Vor allem nach den harten Zeiten, die die 90er Jahre ohnehin für Thrash Bands darstellten.

Allerdings. Als wir in den frühen 90ern von einem Independent-Label zu einem Konzern wechselten, kamen diese A&R-Typen und drängten uns dazu, Balladen zu veröffentlichen. Das waren nicht wir und es fuckte uns total ab. Dann kam noch die Grunge-Welle hinzu und nach und nach verabschiedeten sich die Original-Mitglieder aus der Band. Nach „Low“ verloren wir unseren Deal.
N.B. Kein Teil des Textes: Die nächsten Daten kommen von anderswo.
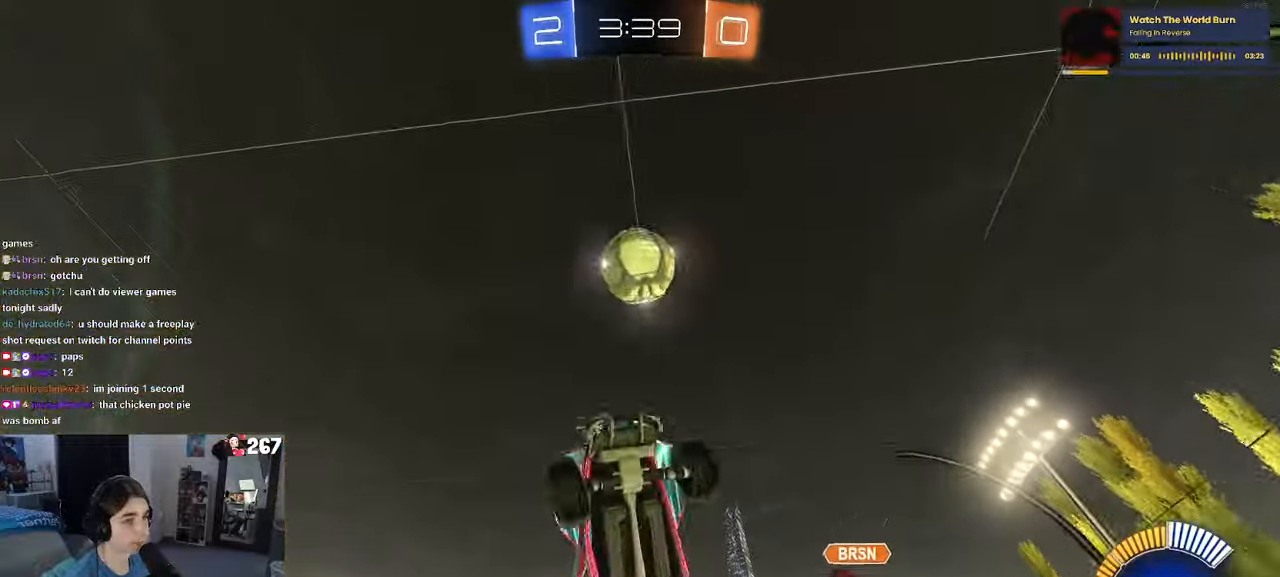
{"buttons": ["SQUARE", "R1"], "left_stick": "down-right", "right_stick": "center", "events": [[150, "left_stick", "down-left"], [266, "left_stick", "down-right"], [400, "L1", "up"], [483, "SQUARE", "down"]]}
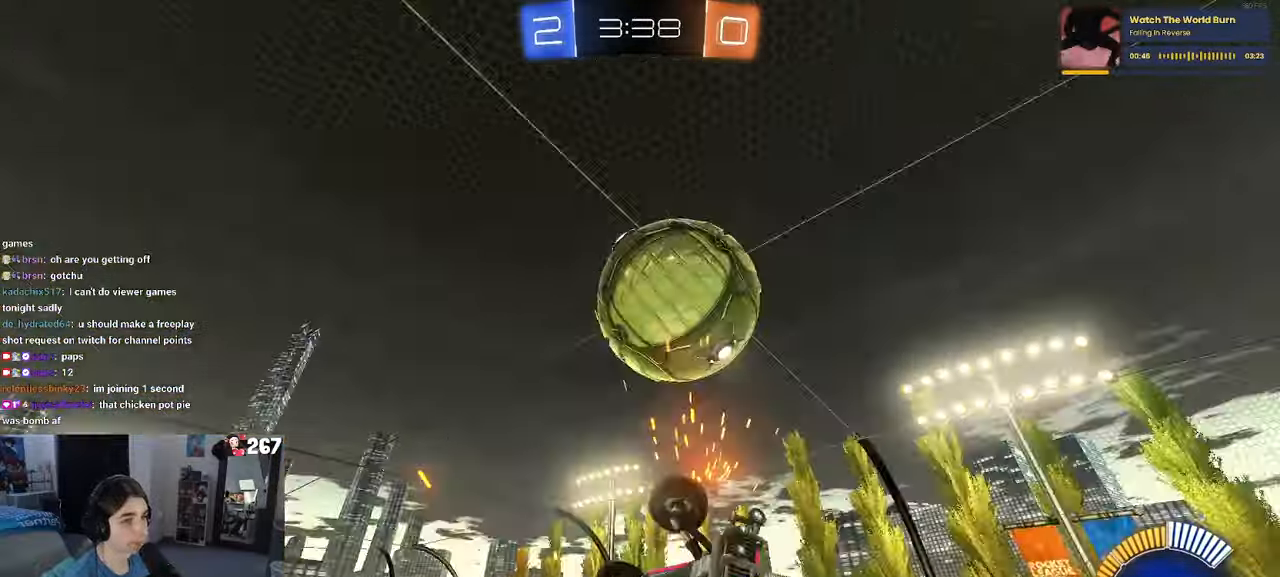
{"buttons": ["SQUARE", "R1"], "left_stick": "down", "right_stick": "center", "events": [[216, "left_stick", "down-left"], [433, "left_stick", "down"]]}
Am Ende beschlossen wir, mit eigenem Label und dem ziemlich brutalen „The Gathering“ ein Zeichen zu setzen, weil wir klarmachen wollten, dass dies der TESTAMENT-Standard ist, mit dem wir im Zweifel abtreten wollten. Dann passierte etwas wirklich Bewegendes. Es kamen einige ältere Fans, die beispielsweise nicht wollten, dass ich mit den Death Metal Vocals meine Stimme ruiniere und eher die harmonischen Sachen auf dem Album mochten. Die jüngeren Fans hingegen fanden die aggressiven Songs geil. Also dachte ich mir: Das ist eine wirklich gut ausbalancierte Platte, die gut als Basis für die nächsten Scheiben dienen kann.


Der Rest ist Geschichte. Und hier seid Ihr: immer noch eine verdammt intensive Band. Willst Du eigentlich auf der Bühne sterben?

Ich glaube nicht. Aber ein paar Herausforderungen suche ich schon noch. So wie METAL ALLEGIANCE mit Marc Osegueda und Alissa White-Gluz. Natürlich ist es so, dass mein Kopf im Testament-Kontext auf der Bühne etwas anders sagt als mein Körper. Aber das ist mir momentan wirklich egal.
Wenn ich die anderen Jungs aus der Thrash Metal Szene der alten Tage treffe, fühle ich mich wieder wie ein junger Kerl. Thrash Metal hält Jung Leute, lasst Euch das gesagt sein!